* _WHAT THE TASK ASKS_: Copy every one of the following entries word for word, keeping each line in its original order.

□ □ □

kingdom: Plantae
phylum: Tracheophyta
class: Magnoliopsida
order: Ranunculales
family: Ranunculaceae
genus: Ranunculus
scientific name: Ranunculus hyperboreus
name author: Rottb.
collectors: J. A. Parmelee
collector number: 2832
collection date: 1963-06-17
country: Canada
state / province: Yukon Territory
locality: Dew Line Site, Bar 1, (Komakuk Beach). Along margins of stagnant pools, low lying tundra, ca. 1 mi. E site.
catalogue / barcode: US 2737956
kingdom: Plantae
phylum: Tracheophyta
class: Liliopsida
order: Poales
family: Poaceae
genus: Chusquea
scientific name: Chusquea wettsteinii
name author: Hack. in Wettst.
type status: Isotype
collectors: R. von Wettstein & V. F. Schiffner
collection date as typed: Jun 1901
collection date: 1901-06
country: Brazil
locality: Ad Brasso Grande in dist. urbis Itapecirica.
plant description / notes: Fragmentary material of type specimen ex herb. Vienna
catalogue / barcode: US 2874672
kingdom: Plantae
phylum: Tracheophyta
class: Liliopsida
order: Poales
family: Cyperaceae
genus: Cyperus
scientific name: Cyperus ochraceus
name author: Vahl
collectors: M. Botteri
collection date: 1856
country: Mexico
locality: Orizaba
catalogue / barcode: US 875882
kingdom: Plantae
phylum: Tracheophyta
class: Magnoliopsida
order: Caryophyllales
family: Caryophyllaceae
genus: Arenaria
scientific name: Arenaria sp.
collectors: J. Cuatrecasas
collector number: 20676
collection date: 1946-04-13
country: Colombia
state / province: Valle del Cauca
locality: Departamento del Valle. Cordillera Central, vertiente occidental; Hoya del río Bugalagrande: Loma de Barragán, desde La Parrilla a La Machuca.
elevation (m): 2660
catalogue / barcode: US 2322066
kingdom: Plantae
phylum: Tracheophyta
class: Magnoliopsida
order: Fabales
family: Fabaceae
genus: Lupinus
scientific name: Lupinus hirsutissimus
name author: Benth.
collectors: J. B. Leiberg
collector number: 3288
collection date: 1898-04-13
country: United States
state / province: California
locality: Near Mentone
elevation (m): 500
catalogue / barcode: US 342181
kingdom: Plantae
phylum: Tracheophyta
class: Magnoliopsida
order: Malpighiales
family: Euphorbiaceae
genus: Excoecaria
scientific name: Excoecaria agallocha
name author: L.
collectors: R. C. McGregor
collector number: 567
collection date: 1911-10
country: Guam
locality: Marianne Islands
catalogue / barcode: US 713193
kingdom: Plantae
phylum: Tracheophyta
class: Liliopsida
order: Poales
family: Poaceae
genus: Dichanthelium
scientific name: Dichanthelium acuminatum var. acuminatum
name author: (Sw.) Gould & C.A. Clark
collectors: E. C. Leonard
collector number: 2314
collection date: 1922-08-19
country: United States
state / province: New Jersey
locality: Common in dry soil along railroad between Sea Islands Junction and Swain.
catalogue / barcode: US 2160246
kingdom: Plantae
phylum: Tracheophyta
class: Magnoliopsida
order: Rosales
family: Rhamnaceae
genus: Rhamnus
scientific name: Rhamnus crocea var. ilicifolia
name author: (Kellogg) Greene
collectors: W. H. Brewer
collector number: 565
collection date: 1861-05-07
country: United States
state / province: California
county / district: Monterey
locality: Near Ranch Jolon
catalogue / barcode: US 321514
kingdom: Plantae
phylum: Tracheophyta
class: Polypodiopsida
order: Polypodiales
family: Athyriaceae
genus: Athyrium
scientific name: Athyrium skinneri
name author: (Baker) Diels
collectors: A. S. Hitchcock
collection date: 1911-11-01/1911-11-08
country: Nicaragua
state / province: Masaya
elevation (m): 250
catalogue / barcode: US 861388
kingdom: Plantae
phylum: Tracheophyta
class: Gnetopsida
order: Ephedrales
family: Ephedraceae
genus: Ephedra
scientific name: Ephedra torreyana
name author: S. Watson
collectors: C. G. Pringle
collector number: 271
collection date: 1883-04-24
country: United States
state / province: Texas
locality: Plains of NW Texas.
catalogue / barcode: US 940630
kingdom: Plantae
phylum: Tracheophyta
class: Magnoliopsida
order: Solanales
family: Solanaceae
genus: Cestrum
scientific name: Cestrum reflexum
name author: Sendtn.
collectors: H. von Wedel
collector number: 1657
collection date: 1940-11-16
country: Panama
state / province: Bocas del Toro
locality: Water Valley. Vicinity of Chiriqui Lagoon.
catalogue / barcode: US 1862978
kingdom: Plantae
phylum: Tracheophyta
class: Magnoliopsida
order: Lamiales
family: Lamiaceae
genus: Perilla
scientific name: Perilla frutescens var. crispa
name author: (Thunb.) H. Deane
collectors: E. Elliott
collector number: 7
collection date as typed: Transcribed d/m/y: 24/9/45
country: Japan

□ □ □

* _FULL RESPONSE_:
kingdom: Plantae
phylum: Tracheophyta
class: Magnoliopsida
order: Ranunculales
family: Ranunculaceae
genus: Ranunculus
scientific name: Ranunculus hyperboreus
name author: Rottb.
collectors: J. A. Parmelee
collector number: 2832
collection date: 1963-06-17
country: Canada
state / province: Yukon Territory
locality: Dew Line Site, Bar 1, (Komakuk Beach). Along margins of stagnant pools, low lying tundra, ca. 1 mi. E site.
catalogue / barcode: US 2737956
kingdom: Plantae
phylum: Tracheophyta
class: Liliopsida
order: Poales
family: Poaceae
genus: Chusquea
scientific name: Chusquea wettsteinii
name author: Hack. in Wettst.
type status: Isotype
collectors: R. von Wettstein & V. F. Schiffner
collection date as typed: Jun 1901
collection date: 1901-06
country: Brazil
locality: Ad Brasso Grande in dist. urbis Itapecirica.
plant description / notes: Fragmentary material of type specimen ex herb. Vienna
catalogue / barcode: US 2874672
kingdom: Plantae
phylum: Tracheophyta
class: Liliopsida
order: Poales
family: Cyperaceae
genus: Cyperus
scientific name: Cyperus ochraceus
name author: Vahl
collectors: M. Botteri
collection date: 1856
country: Mexico
locality: Orizaba
catalogue / barcode: US 875882
kingdom: Plantae
phylum: Tracheophyta
class: Magnoliopsida
order: Caryophyllales
family: Caryophyllaceae
genus: Arenaria
scientific name: Arenaria sp.
collectors: J. Cuatrecasas
collector number: 20676
collection date: 1946-04-13
country: Colombia
state / province: Valle del Cauca
locality: Departamento del Valle. Cordillera Central, vertiente occidental; Hoya del río Bugalagrande: Loma de Barragán, desde La Parrilla a La Machuca.
elevation (m): 2660
catalogue / barcode: US 2322066
kingdom: Plantae
phylum: Tracheophyta
class: Magnoliopsida
order: Fabales
family: Fabaceae
genus: Lupinus
scientific name: Lupinus hirsutissimus
name author: Benth.
collectors: J. B. Leiberg
collector number: 3288
collection date: 1898-04-13
country: United States
state / province: California
locality: Near Mentone
elevation (m): 500
catalogue / barcode: US 342181
kingdom: Plantae
phylum: Tracheophyta
class: Magnoliopsida
order: Malpighiales
family: Euphorbiaceae
genus: Excoecaria
scientific name: Excoecaria agallocha
name author: L.
collectors: R. C. McGregor
collector number: 567
collection date: 1911-10
country: Guam
locality: Marianne Islands
catalogue / barcode: US 713193
kingdom: Plantae
phylum: Tracheophyta
class: Liliopsida
order: Poales
family: Poaceae
genus: Dichanthelium
scientific name: Dichanthelium acuminatum var. acuminatum
name author: (Sw.) Gould & C.A. Clark
collectors: E. C. Leonard
collector number: 2314
collection date: 1922-08-19
country: United States
state / province: New Jersey
locality: Common in dry soil along railroad between Sea Islands Junction and Swain.
catalogue / barcode: US 2160246
kingdom: Plantae
phylum: Tracheophyta
class: Magnoliopsida
order: Rosales
family: Rhamnaceae
genus: Rhamnus
scientific name: Rhamnus crocea var. ilicifolia
name author: (Kellogg) Greene
collectors: W. H. Brewer
collector number: 565
collection date: 1861-05-07
country: United States
state / province: California
county / district: Monterey
locality: Near Ranch Jolon
catalogue / barcode: US 321514
kingdom: Plantae
phylum: Tracheophyta
class: Polypodiopsida
order: Polypodiales
family: Athyriaceae
genus: Athyrium
scientific name: Athyrium skinneri
name author: (Baker) Diels
collectors: A. S. Hitchcock
collection date: 1911-11-01/1911-11-08
country: Nicaragua
state / province: Masaya
elevation (m): 250
catalogue / barcode: US 861388
kingdom: Plantae
phylum: Tracheophyta
class: Gnetopsida
order: Ephedrales
family: Ephedraceae
genus: Ephedra
scientific name: Ephedra torreyana
name author: S. Watson
collectors: C. G. Pringle
collector number: 271
collection date: 1883-04-24
country: United States
state / province: Texas
locality: Plains of NW Texas.
catalogue / barcode: US 940630
kingdom: Plantae
phylum: Tracheophyta
class: Magnoliopsida
order: Solanales
family: Solanaceae
genus: Cestrum
scientific name: Cestrum reflexum
name author: Sendtn.
collectors: H. von Wedel
collector number: 1657
collection date: 1940-11-16
country: Panama
state / province: Bocas del Toro
locality: Water Valley. Vicinity of Chiriqui Lagoon.
catalogue / barcode: US 1862978
kingdom: Plantae
phylum: Tracheophyta
class: Magnoliopsida
order: Lamiales
family: Lamiaceae
genus: Perilla
scientific name: Perilla frutescens var. crispa
name author: (Thunb.) H. Deane
collectors: E. Elliott
collector number: 7
collection date as typed: Transcribed d/m/y: 24/9/45
country: Japan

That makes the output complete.